**Document extract:**
________

RB ~ How much information was gathered and wasn’t this illegal?

VL ~ During the life of Operation CHAOS, the CIA had compiled personality files on over 13,000 individuals including more than 7,000 U.S. citizens as well as files on over 1,000 domestic groups. The CIA had shared information on more than 300,000 persons with different law enforcement agencies including the DIA and FBI. It had spied on, burglarized, intimidated, misinformed, lied to, deceived, and carried out criminal acts against thousands of citizens of the United States. It had placed itself above the law, above the Constitution, and in contempt of international diplomacy and the United States Congress.

RB ~ How ominous did it become when you found the agency who had you spy on Americans was now going after you by framing you for an airport bombing, chasing you to Canada to have you kidnapped and ultimately tracking you to Lima, Peru, bring you back for trial and sentencing you to 17 years in Leavenworth for that bombing? Yuri Totrov, former KGB counter intelligence officer says. “Verne Lyon’s story so shocked me that I hoped he would one day make it public.”

________

**Instructions:**
[1] Decide whether each statement agrees with the Operation CHAOS interview, answering yes or no and quoting the words that settle it: (a) The CIA compiled files on over 1,000 domestic groups. (b) The CIA shared information on more than 300,000 persons with the FBI alone. (c) The personality files covered more than 7,000 U.S. citizens.
[2] In the Operation CHAOS interview, what former position is given for Yuri Totrov?
[3] Rewrite the part of the Operation CHAOS interview that opens with "VL ~ During" and closes with "United States Congress.", putting "domestic organizations" in place of "domestic groups".

Source data:
________

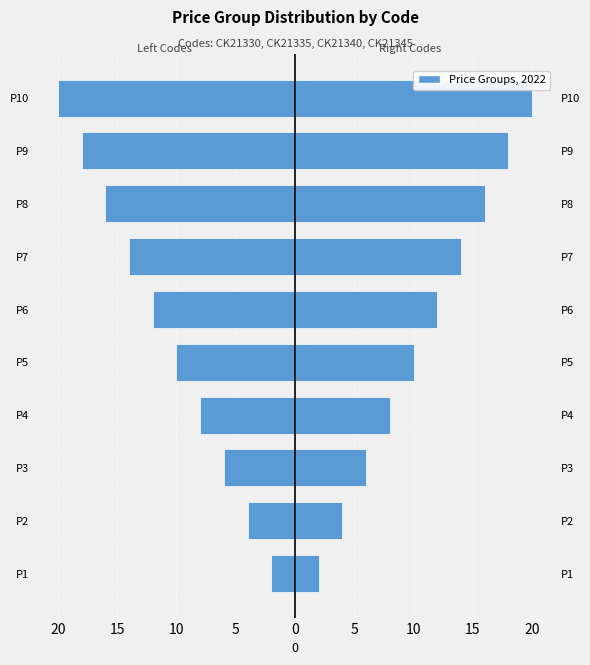

Is the value of Left Codes (CK21330+CK21335) at P2 greater than the value of Right Codes (CK21340+CK21345) at P10?

No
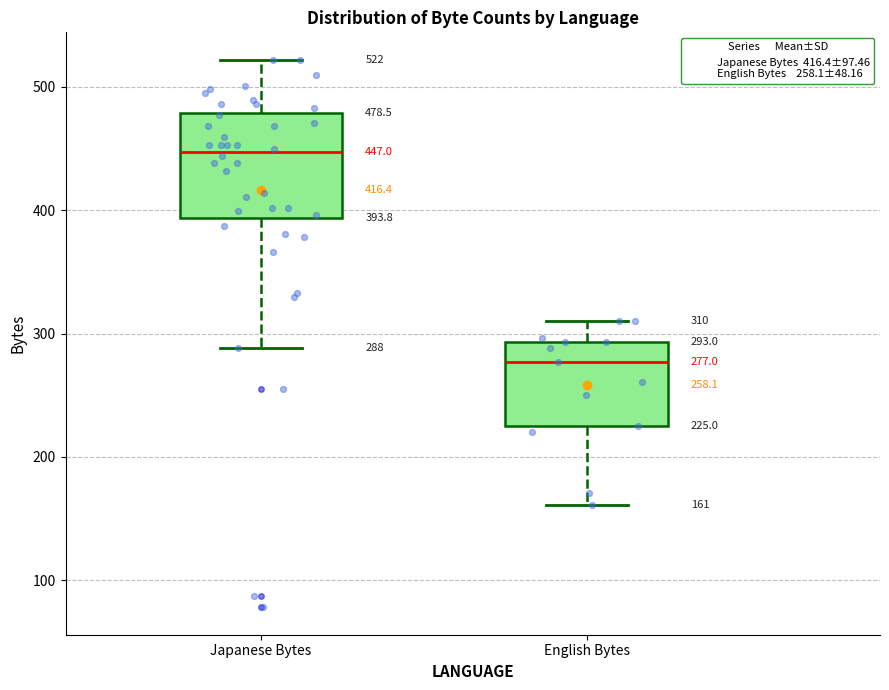

Which box has the highest median line?

Japanese Bytes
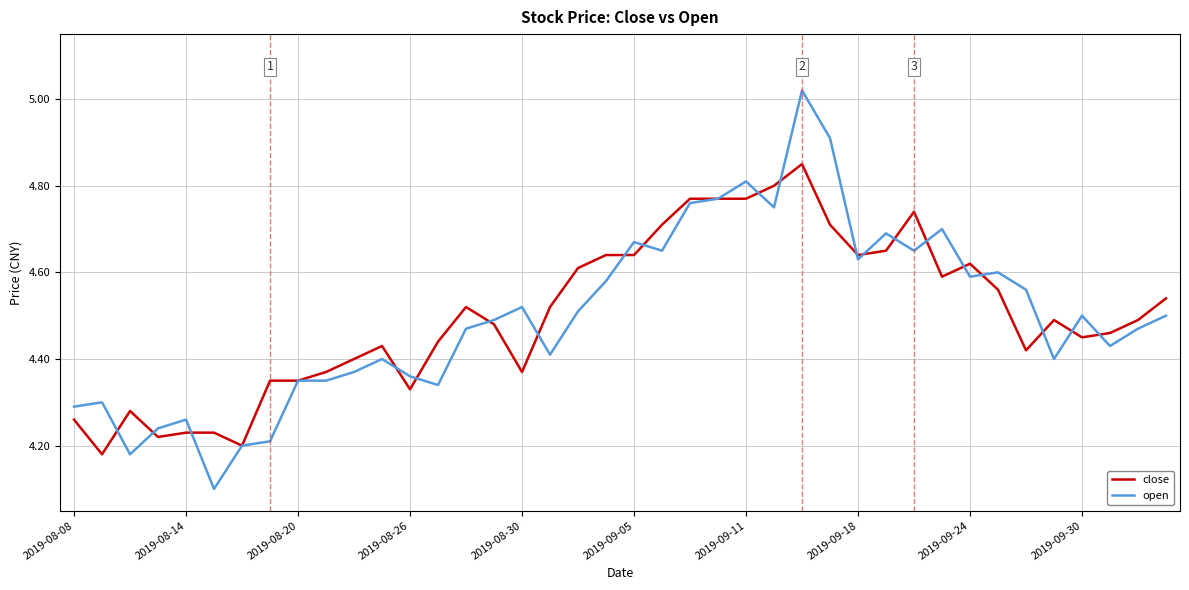

Which series has the largest range (max minus min)?

open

________

**Exercise responses:**
[1]
(a) Yes: "as well as files on over 1,000 domestic groups"
(b) No: "with different law enforcement agencies including the DIA and FBI"
(c) Yes: "including more than 7,000 U.S. citizens"

[2] KGB counter intelligence officer.

[3]
VL ~ During the life of Operation CHAOS, the CIA had compiled personality files on over 13,000 individuals including more than 7,000 U.S. citizens as well as files on over 1,000 domestic organizations. The CIA had shared information on more than 300,000 persons with different law enforcement agencies including the DIA and FBI. It had spied on, burglarized, intimidated, misinformed, lied to, deceived, and carried out criminal acts against thousands of citizens of the United States. It had placed itself above the law, above the Constitution, and in contempt of international diplomacy and the United States Congress.